Material for this exercise: Begin
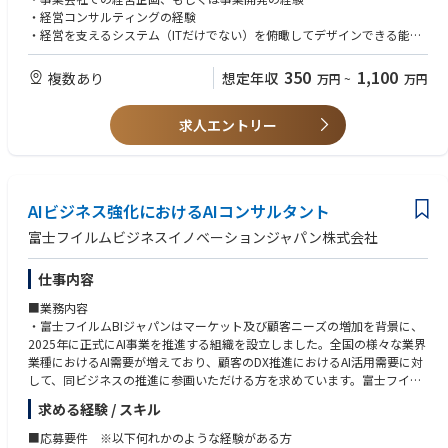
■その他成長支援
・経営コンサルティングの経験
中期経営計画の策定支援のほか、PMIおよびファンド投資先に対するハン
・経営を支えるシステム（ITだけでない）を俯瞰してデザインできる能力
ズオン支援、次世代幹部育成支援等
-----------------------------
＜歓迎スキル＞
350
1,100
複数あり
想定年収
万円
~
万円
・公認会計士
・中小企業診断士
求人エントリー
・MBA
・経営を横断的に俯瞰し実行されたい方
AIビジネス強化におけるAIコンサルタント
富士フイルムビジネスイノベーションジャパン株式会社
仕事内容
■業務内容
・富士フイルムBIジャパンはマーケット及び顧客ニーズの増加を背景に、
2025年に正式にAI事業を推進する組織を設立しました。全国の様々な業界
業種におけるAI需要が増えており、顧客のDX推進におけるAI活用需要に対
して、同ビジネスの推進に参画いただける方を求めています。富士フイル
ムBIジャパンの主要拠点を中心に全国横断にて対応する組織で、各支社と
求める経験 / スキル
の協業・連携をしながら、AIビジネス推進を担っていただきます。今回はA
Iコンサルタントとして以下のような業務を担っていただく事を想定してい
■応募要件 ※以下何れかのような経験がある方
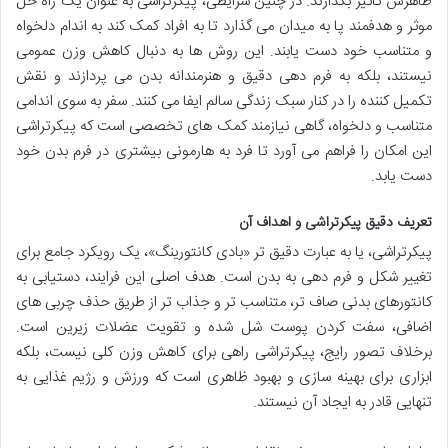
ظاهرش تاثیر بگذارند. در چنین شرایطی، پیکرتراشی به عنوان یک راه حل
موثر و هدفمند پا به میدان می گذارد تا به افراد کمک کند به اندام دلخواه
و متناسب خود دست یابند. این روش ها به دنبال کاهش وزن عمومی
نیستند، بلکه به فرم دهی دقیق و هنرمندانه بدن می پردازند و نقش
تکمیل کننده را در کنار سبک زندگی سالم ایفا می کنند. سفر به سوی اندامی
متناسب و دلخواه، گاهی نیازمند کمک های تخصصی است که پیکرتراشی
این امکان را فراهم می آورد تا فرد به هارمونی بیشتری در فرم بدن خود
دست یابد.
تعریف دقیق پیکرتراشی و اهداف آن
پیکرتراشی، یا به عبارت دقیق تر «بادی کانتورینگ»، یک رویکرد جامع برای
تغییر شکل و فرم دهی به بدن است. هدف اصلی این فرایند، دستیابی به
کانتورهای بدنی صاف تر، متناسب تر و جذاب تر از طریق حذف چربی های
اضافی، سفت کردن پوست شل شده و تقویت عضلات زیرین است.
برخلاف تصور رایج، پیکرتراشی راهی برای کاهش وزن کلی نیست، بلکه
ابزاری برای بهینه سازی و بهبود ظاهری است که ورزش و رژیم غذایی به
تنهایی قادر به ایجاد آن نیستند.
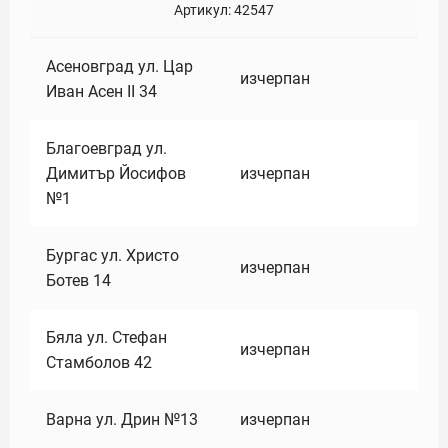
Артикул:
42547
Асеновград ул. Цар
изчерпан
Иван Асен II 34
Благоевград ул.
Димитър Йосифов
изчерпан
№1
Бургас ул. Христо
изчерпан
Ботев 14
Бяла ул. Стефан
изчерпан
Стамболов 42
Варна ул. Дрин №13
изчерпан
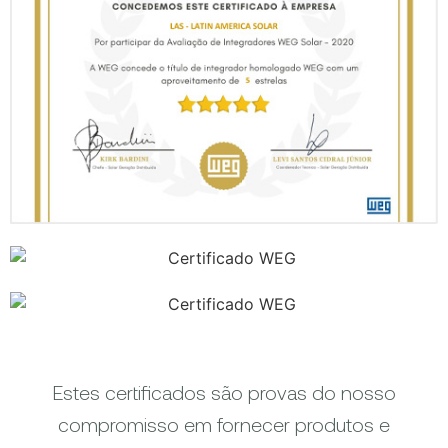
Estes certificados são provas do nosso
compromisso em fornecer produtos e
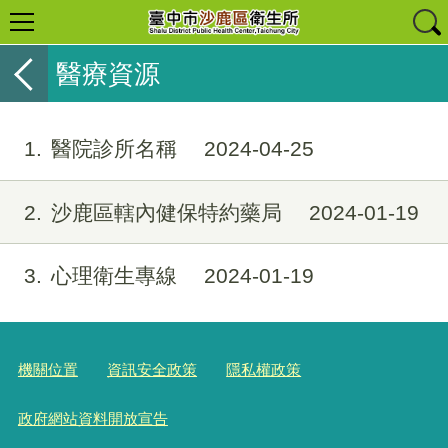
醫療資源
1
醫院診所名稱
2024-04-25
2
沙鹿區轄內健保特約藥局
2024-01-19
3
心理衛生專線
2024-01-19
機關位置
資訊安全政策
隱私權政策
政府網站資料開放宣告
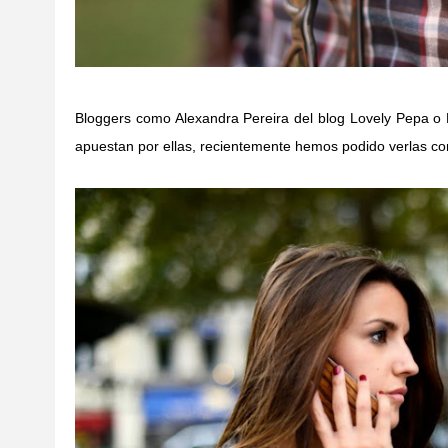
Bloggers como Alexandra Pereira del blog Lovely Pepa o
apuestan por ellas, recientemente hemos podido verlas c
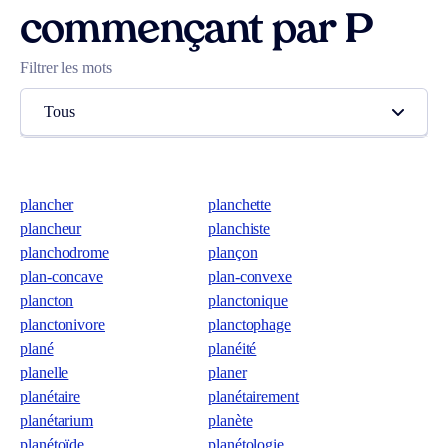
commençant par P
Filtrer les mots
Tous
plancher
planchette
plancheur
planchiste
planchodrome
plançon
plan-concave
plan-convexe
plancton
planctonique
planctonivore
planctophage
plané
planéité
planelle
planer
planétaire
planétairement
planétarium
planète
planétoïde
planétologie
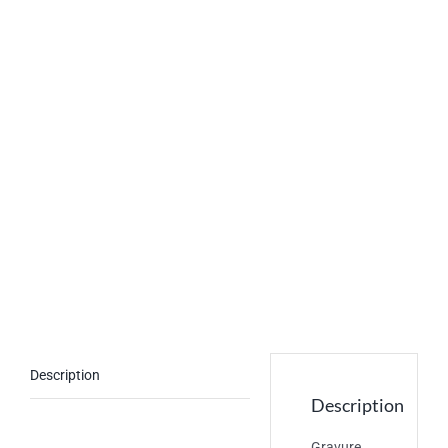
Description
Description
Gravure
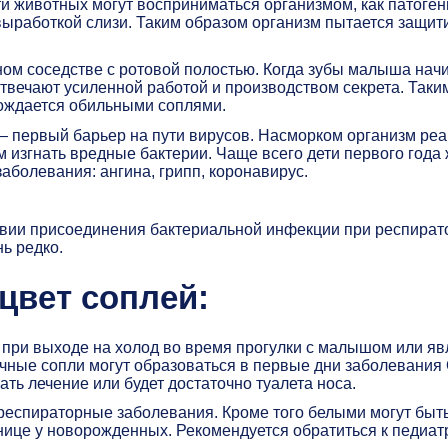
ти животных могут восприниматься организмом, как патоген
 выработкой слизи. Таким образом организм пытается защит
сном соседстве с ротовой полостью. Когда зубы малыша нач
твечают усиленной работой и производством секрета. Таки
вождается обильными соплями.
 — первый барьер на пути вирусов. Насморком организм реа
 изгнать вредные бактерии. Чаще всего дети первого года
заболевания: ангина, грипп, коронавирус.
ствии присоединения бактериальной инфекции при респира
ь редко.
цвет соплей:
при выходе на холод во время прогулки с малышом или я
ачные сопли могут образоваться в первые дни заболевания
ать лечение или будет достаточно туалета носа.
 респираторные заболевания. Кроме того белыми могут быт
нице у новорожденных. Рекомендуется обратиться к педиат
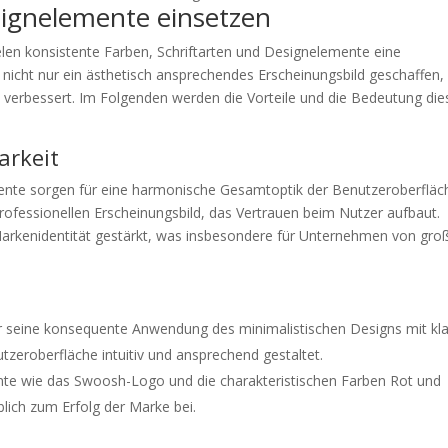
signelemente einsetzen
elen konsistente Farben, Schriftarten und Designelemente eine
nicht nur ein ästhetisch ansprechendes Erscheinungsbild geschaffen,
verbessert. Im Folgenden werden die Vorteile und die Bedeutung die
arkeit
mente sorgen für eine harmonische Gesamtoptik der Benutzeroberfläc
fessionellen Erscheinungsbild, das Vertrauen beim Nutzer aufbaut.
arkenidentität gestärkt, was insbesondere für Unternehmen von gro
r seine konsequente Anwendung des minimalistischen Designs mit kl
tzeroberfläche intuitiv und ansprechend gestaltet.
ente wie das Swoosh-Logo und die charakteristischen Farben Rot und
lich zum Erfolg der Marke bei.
Material for this exercise: End
Your objective
What is needed is an exact copy of the lines above from the one with "2025年に正式にAI事業を推進する組織を設立しました。全国の様々な業界" to the one with "موثر و هدفمند", both ends kept, and nothing more; please leave the pictures out.

Result of the task
2025年に正式にAI事業を推進する組織を設立しました。全国の様々な業界
業種におけるAI需要が増えており、顧客のDX推進におけるAI活用需要に対
して、同ビジネスの推進に参画いただける方を求めています。富士フイル
ムBIジャパンの主要拠点を中心に全国横断にて対応する組織で、各支社と
求める経験 / スキル
の協業・連携をしながら、AIビジネス推進を担っていただきます。今回はA
Iコンサルタントとして以下のような業務を担っていただく事を想定してい
■応募要件 ※以下何れかのような経験がある方
ظاهرش تاثیر بگذارند. در چنین شرایطی، پیکرتراشی به عنوان یک راه حل
موثر و هدفمند پا به میدان می گذارد تا به افراد کمک کند به اندام دلخواه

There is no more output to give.